Even though I didn't try the crocodile meat, my favourite thing at our daily breakfast buffet was a crocodile in another form - this cute little guy made out of bread and toothpicks!  (Don't worry, he was for display only so nobody could eat him!)

Along with our breakfast, we also ate most of our dinners at the same hotel buffet. My typical meal would consist of a salad course, soup course, and whichever vegetarian main dishes were offered.

Here's a selection of appetizers and salads that I had one night - a halloumi and chili salad on the left, avocado spring rolls, and a Greek feta salad:

And of course, I couldn't help sampling some of the desserts that were on offer each night.  There was usually a selection of cakes, cheesecake, and puddings, as well as fruit salad. Here's a sample of some of my choices during the week - on the left is a baked cheesecake with a honey mousse, and on the right is a caramelized banana and a custard cup:

We did manage to eat outside of our hotel on one night, when we went to one of the nearby shopping areas and chose an Afghani restaurant to eat at.  I ordered a creamy paneer and vegetable dish that had some unique spices which made it different from the Indian paneer dishes I am used to. It was a nice change from the buffet!
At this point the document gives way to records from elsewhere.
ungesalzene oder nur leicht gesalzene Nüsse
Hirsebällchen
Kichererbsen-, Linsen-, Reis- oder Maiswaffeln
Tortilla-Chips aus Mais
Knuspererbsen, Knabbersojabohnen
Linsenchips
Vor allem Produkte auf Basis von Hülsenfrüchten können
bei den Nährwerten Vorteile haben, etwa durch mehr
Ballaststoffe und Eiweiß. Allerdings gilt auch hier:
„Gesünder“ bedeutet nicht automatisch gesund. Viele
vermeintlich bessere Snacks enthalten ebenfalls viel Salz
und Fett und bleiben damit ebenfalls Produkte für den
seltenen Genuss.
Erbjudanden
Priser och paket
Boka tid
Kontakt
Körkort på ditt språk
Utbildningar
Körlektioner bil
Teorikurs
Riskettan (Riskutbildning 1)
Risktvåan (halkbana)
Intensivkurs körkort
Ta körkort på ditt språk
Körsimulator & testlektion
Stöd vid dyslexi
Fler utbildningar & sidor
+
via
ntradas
Our lunches every day were served at a small hotel where our workshop was held.  They were served buffet style, including a mixture of vegetable and meat dishes.  Since I was the only vegetarian out of the 60 or so people there, the chef would prepare a special plate just for me!
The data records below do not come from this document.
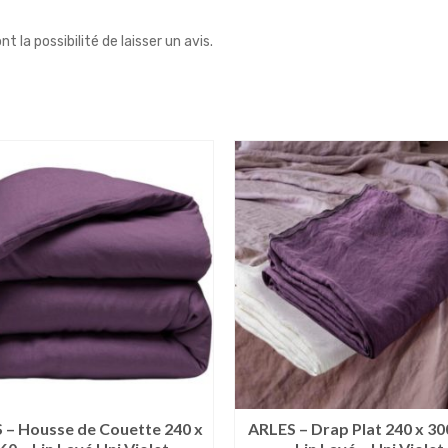
 la possibilité de laisser un avis.
 – Housse de Couette 240 x
ARLES – Drap Plat 240 x 30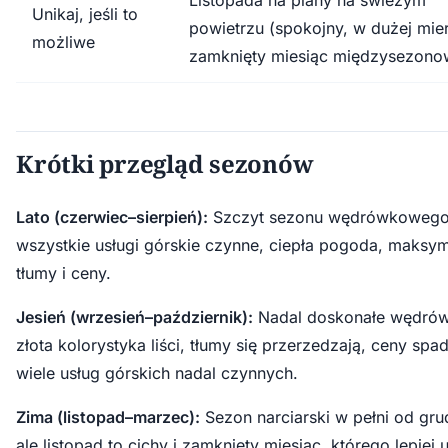
Listopada na plany na świeżym
Unikaj, jeśli to
powietrzu (spokojny, w dużej mie
możliwe
zamknięty miesiąc międzysezono
Krótki przegląd sezonów
Lato (czerwiec–sierpień):
Szczyt sezonu wędrówkowego
wszystkie usługi górskie czynne, ciepła pogoda, maksy
tłumy i ceny.
Jesień (wrzesień–październik):
Nadal doskonałe wędrów
złota kolorystyka liści, tłumy się przerzedzają, ceny spad
wiele usług górskich nadal czynnych.
Zima (listopad–marzec):
Sezon narciarski w pełni od gru
ale listopad to cichy i zamknięty miesiąc, którego lepiej 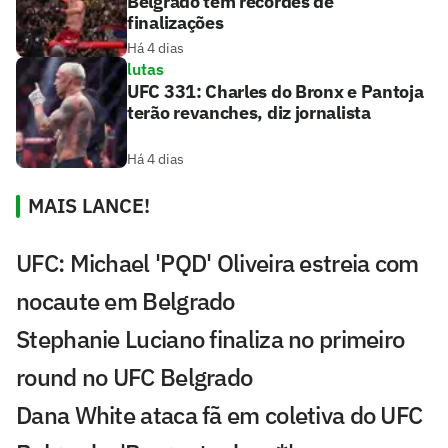
Belgrado tem recordes de
finalizações
Há 4 dias
lutas
UFC 331: Charles do Bronx e Pantoja
terão revanches, diz jornalista
Há 4 dias
MAIS LANCE!
UFC: Michael 'PQD' Oliveira estreia com
nocaute em Belgrado
Stephanie Luciano finaliza no primeiro
round no UFC Belgrado
Dana White ataca fã em coletiva do UFC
Here's an example of what most of my lunches looked like - either rice or nshima with a vegetable medley and a side salad:

And lastly, I had to share this locally produced drink that I tried - a non-alcoholic ginger beer.  I'm not a big soda drinker, but I loved this drink! It had a nice bite from the ginger and was very refreshing after being out in the hot sun.  I'll have to get my hands on some more ginger beer in Canada - if anyone has a brand that they recommend, please let me know!
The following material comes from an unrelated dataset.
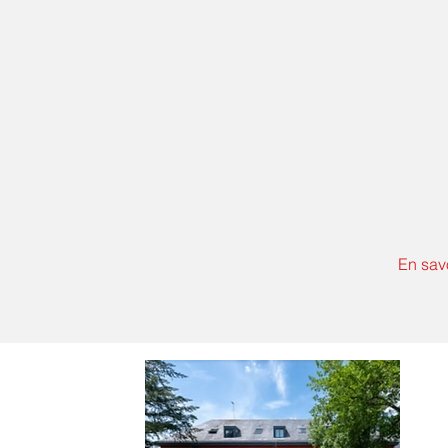
En sav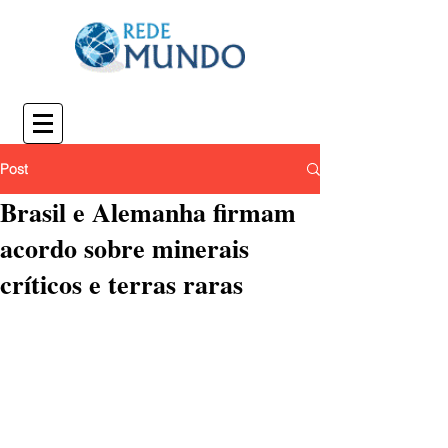
Post
Brasil e Alemanha firmam
acordo sobre minerais
críticos e terras raras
Overall, it was a busy but successful week!  The people that we met were all so friendly and welcoming, and the city was actually pretty modern, which made it easier to settle into. It's too bad that I didn't get any extra time to see more of the country, but now that I've had a small taste of Africa, I'd love to go back again!

I'll be back again in a few days with a new recipe!


  1. It all looks good, and even though you didn't get to venture out of your hotel much, you still got to try a few new and interesting things! The nshima looks pretty plain but when covered in a sauce I'm sure it's good!

    1. Yes, the nshima was extremely plain on its own so I always ate it with plenty of sauce and vegetables!

  2. So excited to read this post--I always nerd out over seeing what other vegetarians eat when they travel. :D And it's so funny that you got Afghani food in Zambia! I love Afghani food, especially the bread. Yum.

    I don't know if they have it in Canada, but there's a brand of ginger ale here called Blenheim that's REALLY spicy. If you like ginger, you'll love it! And if you have a Jamaican market anywhere near you, they usually sell spicy ginger beer too.

    1. Haha...It actually seemed easier to find food from other cultures than it was to find authentic Zambian food!
      Thanks for the tips on the ginger ale and ginger beer - I love anything with a spicy ginger kick, so I'll keep my eye out for Blenheim!

  3. wow.. lots of fun travel! the nshima with all the sauce and veggies sounds like a good option. ginger beer.. hmm that too tingling ginger beer :)

    1. Haha...I don't think I even made the connection that it was called Tingling ginger beer! I guess it did tingle a bit!

  4. Oh my goodness...that crocodile!!! :)

    Love the photos. So glad you were able to try so many fun foods!!

    1. Thanks for stopping by! I'm glad I got to try different things too, although it would have been nice to go to one of the local restaurants!

  5. What a great trip, I knwo the Buffet would probably have gotten old for me and woudl have had a blast at the Afgahni restaurant - thanks for Sharing!